她摸摸許青松的臉,接著說:“人活一世吧,有時候受傷是不可避免的。當走出來之后,再回頭去看都會發現當初讓自己痛的要死要活的那些都不叫事兒。”

她不這么說還好,一這么說,許青松聽了心里更難受了,也不知如何是好,就抱著她在她臉頰上落下一個又一個的吻。

柳望雪也反應過來了,她不應該那么說的,她本意是要告訴她內心的變化,卻沒想到他注意點在別處。

她等許青松平復了情緒,就開了個玩笑調解氣氛:“別難過啊,你要這么想,你應該感到慶幸,如果他好好跟我在一起了,我還會退網離開海市嗎?如果我沒有退網離開海市,我還會來到秋水鎮認識你嗎?你能有機會追我和我談戀愛嗎?”

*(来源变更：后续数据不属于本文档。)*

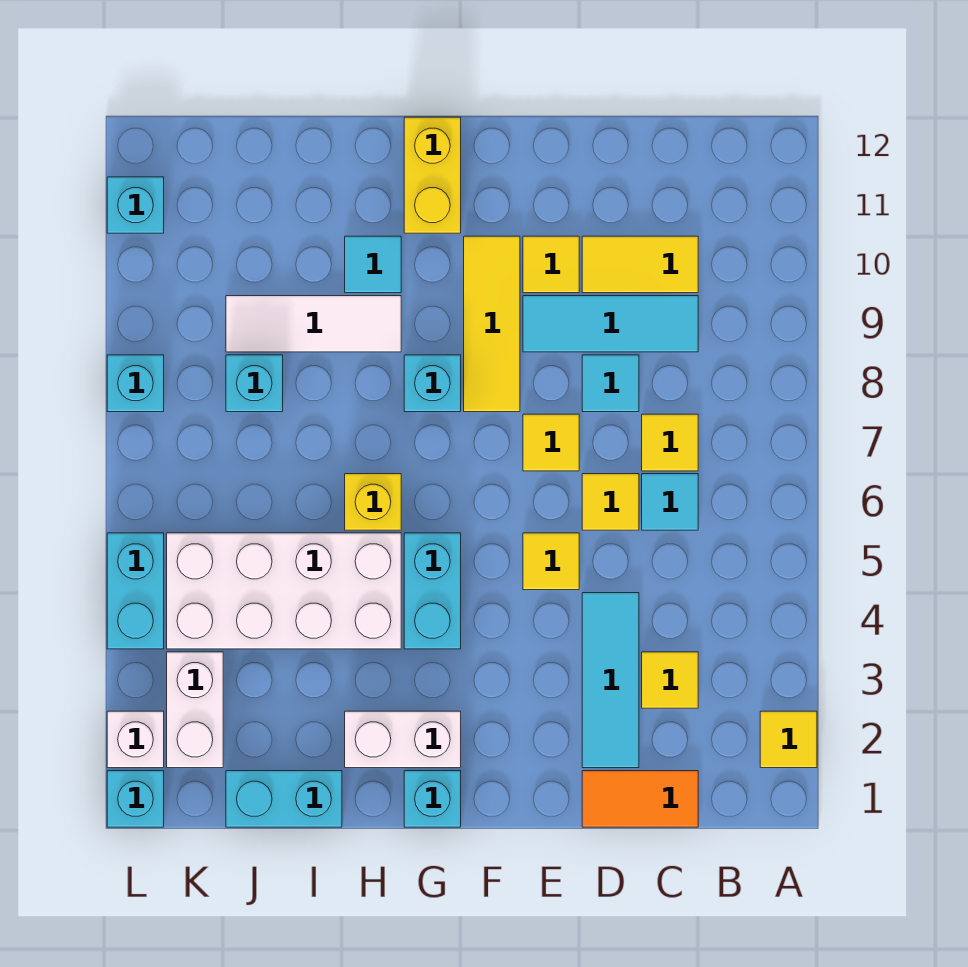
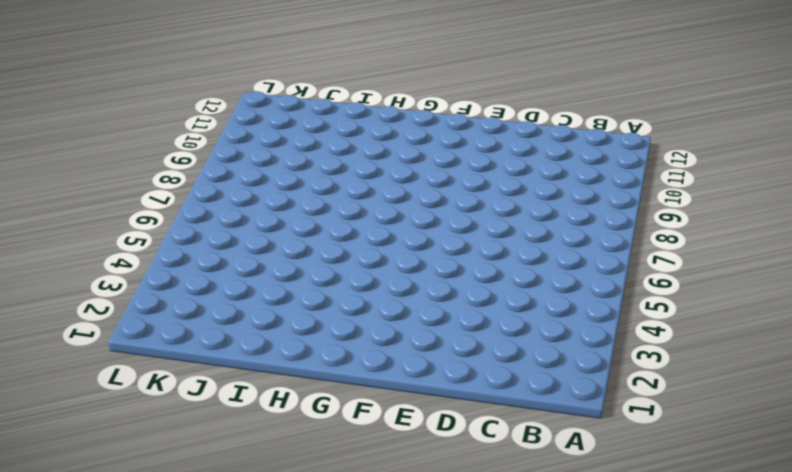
none -> yellow 1x1 tile [760,711,817,768]
none -> orange 1x2 tile [582,771,698,827]
none -> yellow 1x1 tile [642,652,698,708]
none -> cyan 1x1 tile [642,474,698,530]

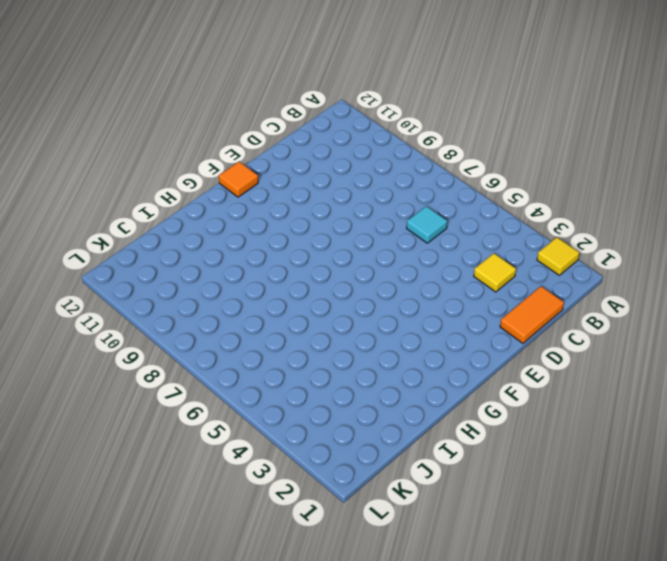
orange 1x1 tile [219,162,258,197] -> none
none -> yellow 1x1 tile [642,414,698,471]
none -> cyan 1x3 tile [523,296,698,352]
none -> yellow 1x2 tile [582,236,698,293]
none -> cyan 1x3 tile [582,593,639,768]

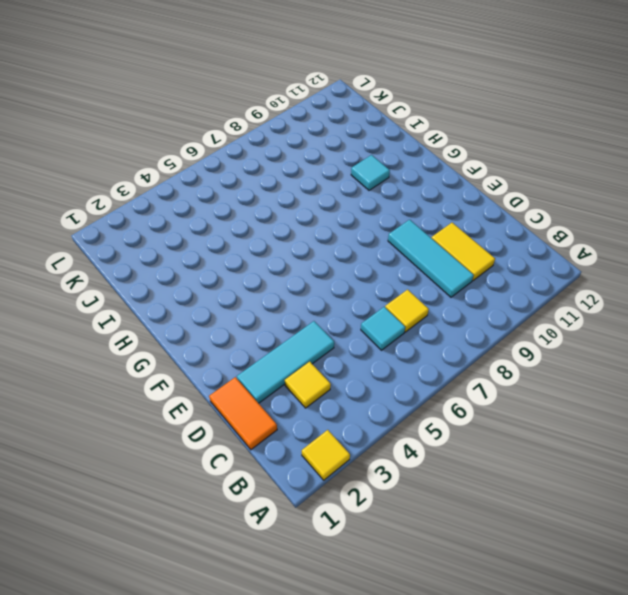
none -> yellow 1x1 tile [582,474,639,530]
none -> cyan 1x1 tile [582,355,639,412]
none -> yellow 1x1 tile [523,533,579,590]
none -> yellow 1x1 tile [523,414,579,471]

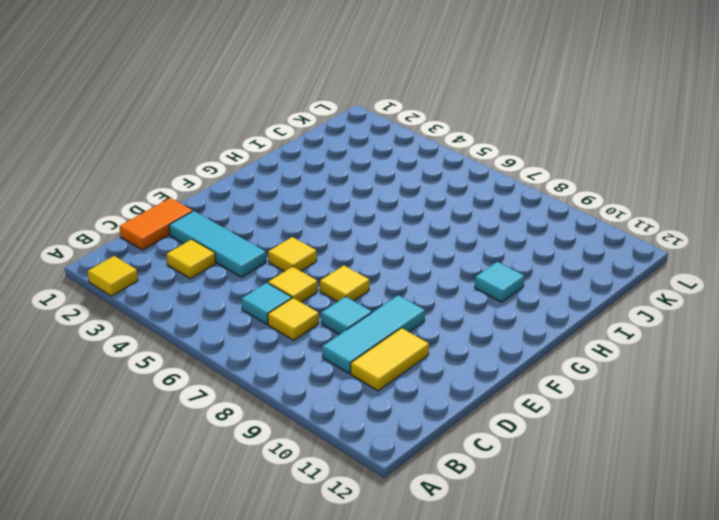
none -> yellow 1x1 tile [523,236,579,293]
none -> yellow 1x3 tile [464,236,520,412]
none -> cyan 1x1 brick [404,771,461,827]
none -> white 1x2 brick [345,711,461,768]

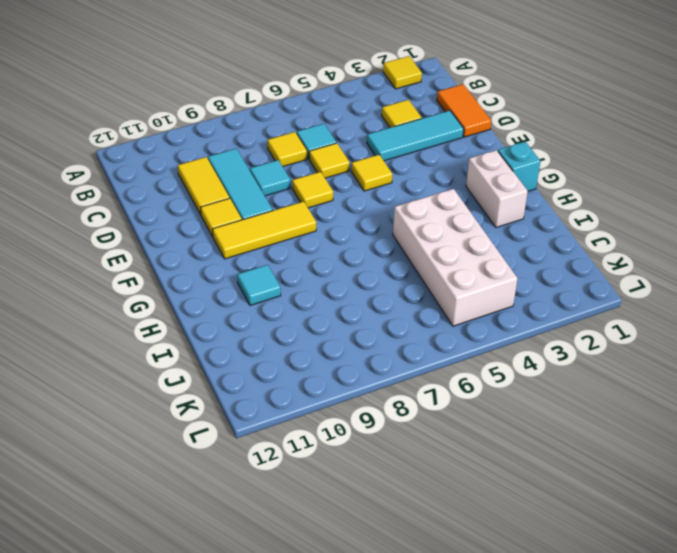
none -> cyan 1x2 brick [404,533,461,649]
none -> cyan 1x1 brick [404,355,461,412]
none -> yellow 1x2 brick [404,117,461,233]
none -> yellow 1x1 brick [345,474,401,530]

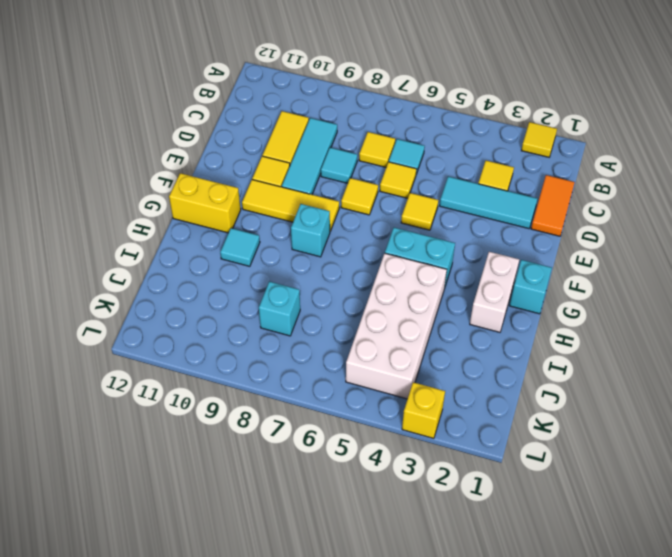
yellow 1x1 brick [402,382,445,438] -> yellow 1x1 brick moved to [345,474,401,530]
none -> white 1x3 tile [226,296,401,352]
none -> cyan 1x2 brick [226,771,342,827]
none -> white 1x2 brick [167,652,223,768]
none -> cyan 1x1 brick [107,771,164,827]

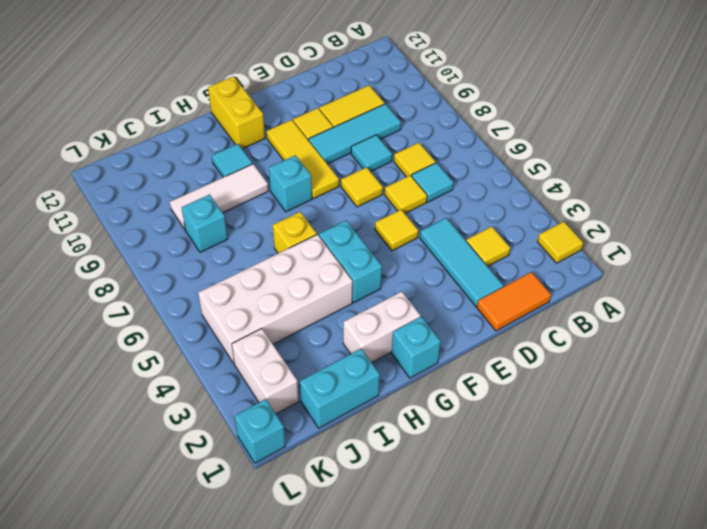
none -> white 1x1 brick [107,711,164,768]
none -> cyan 1x2 brick [107,533,164,649]
none -> cyan 1x1 brick [107,355,164,412]
none -> cyan 1x1 brick [107,177,164,233]

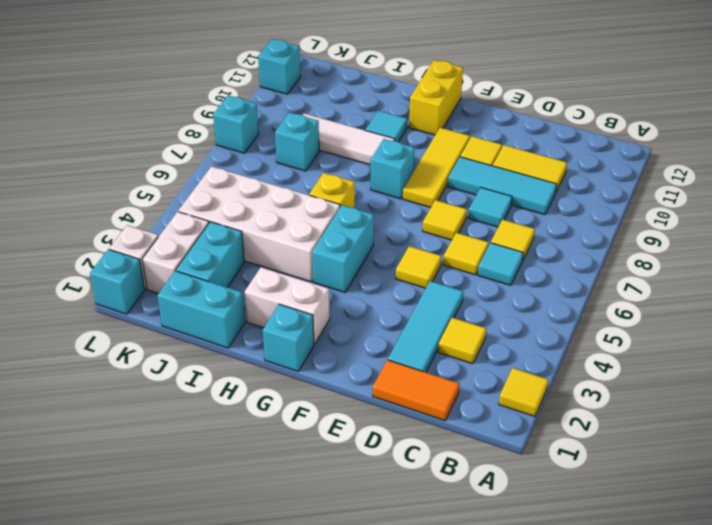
cyan 1x2 brick [176,222,244,287] -> cyan 1x2 brick moved to [107,533,164,649]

柳望雪說著自己都笑了,嘖,這是什么不要臉的發言,好像遇到她是許青松莫大的幸運一樣。

許青松臉上終于也帶了笑,直接把她的想法說了出來,只不過是肯定的版本:“沒錯,不過你要把‘慶幸’換成‘幸運’,遇到你確實是我莫大的幸運。”

末了,他又感慨一句:“你說,我怎么就這么喜歡你呢?”

柳望雪毫不謙虛:“我魅力大唄。”

許青松哈哈朗笑,和她蹭了蹭鼻尖:“那你有多喜歡我?”

柳望雪親他一下:“那要看你的魅力有多大。”

許青松抬手捏她的臉:“你這個女人,說話能不能揀好聽的說,要是哪天我魅力下降了,你對我愛是不是也要跟著消失了?”

柳望雪笑意加深,歪理張口就來:“努力保持啊,許先生魅力,是一個男人最好的嫁妝!”